Contrat collectif d'entreprise : ce que vous ne choisissez pas
La complémentaire d'entreprise s'impose le plus souvent, avec des règles propres. Voici ce qu'elle change, et les questions qui valent d'être posées.
Beaucoup de salariés ne savent pas exactement ce qu'ils ont, parce qu'ils ne l'ont pas choisi. C'est une situation confortable jusqu'au moment où une dépense importante arrive.
Le principe
Dans le cadre des dispositions en vigueur, les employeurs du secteur privé doivent proposer une couverture complémentaire santé collective à leurs salariés, avec une participation de l'employeur au financement, et l'adhésion est en principe obligatoire pour le salarié.
Des cas de dispense existent, dans des situations prévues par les textes et selon des modalités précises. C'est un point à vérifier auprès de son employeur ou de l'organisme, à partir des documents applicables.
Le contrat collectif présente un avantage réel — une part financée par l'employeur — et une contrepartie : il n'est pas ajusté à votre situation.
Les questions à poser
- Où est la notice d'information ? C'est le document qui décrit les garanties. Il est remis, et rarement lu.
- Les ayants droit sont-ils couverts, et à quelles conditions ?
- Existe-t-il des options de renforcement à titre individuel, sur les postes qui vous concernent ?
- Que se passe-t-il si je quitte l'entreprise ? Des dispositifs de maintien temporaire des garanties existent dans certaines situations, avec des conditions et des durées définies par les textes.
Le cas des deux couvertures
Il arrive qu'un foyer cumule deux complémentaires — chacun la sienne, ou une couverture individuelle conservée en plus du contrat collectif. Cela peut se justifier, mais mérite un calcul : deux cotisations pour des garanties qui se recouvrent largement représentent une dépense pour un gain limité.
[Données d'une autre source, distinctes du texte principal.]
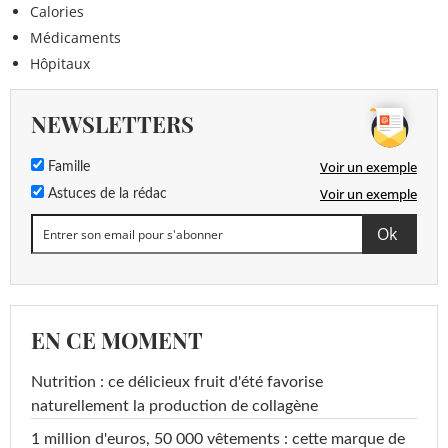
Calories
Médicaments
Hôpitaux
NEWSLETTERS
Voir un exemple
Famille
Voir un exemple
Astuces de la rédac
EN CE MOMENT
Nutrition : ce délicieux fruit d'été favorise
naturellement la production de collagène
1 million d'euros, 50 000 vêtements : cette marque de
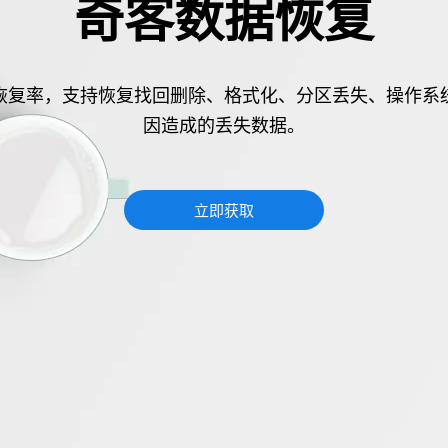
奇客数据恢复
恢复率，支持恢复找回删除、格式化、分区丢失、操作系
因造成的丢失数据。
立即获取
Les règles de coordination entre deux organismes existent et sont encadrées ; l'ordre d'intervention et les modalités se vérifient auprès des organismes concernés.
Ce qu'il faut faire au minimum
Récupérer la notice, l'ouvrir une fois, et repérer trois choses : le niveau de couverture sur le poste qui vous concerne le plus, les plafonds annuels, et la procédure en cas d'hospitalisation. Un quart d'heure, une fois, qui évite de découvrir tout cela le jour où ça compte.
Article informatif. Les règles applicables évoluent : vérifiez auprès des sources officielles et de votre employeur.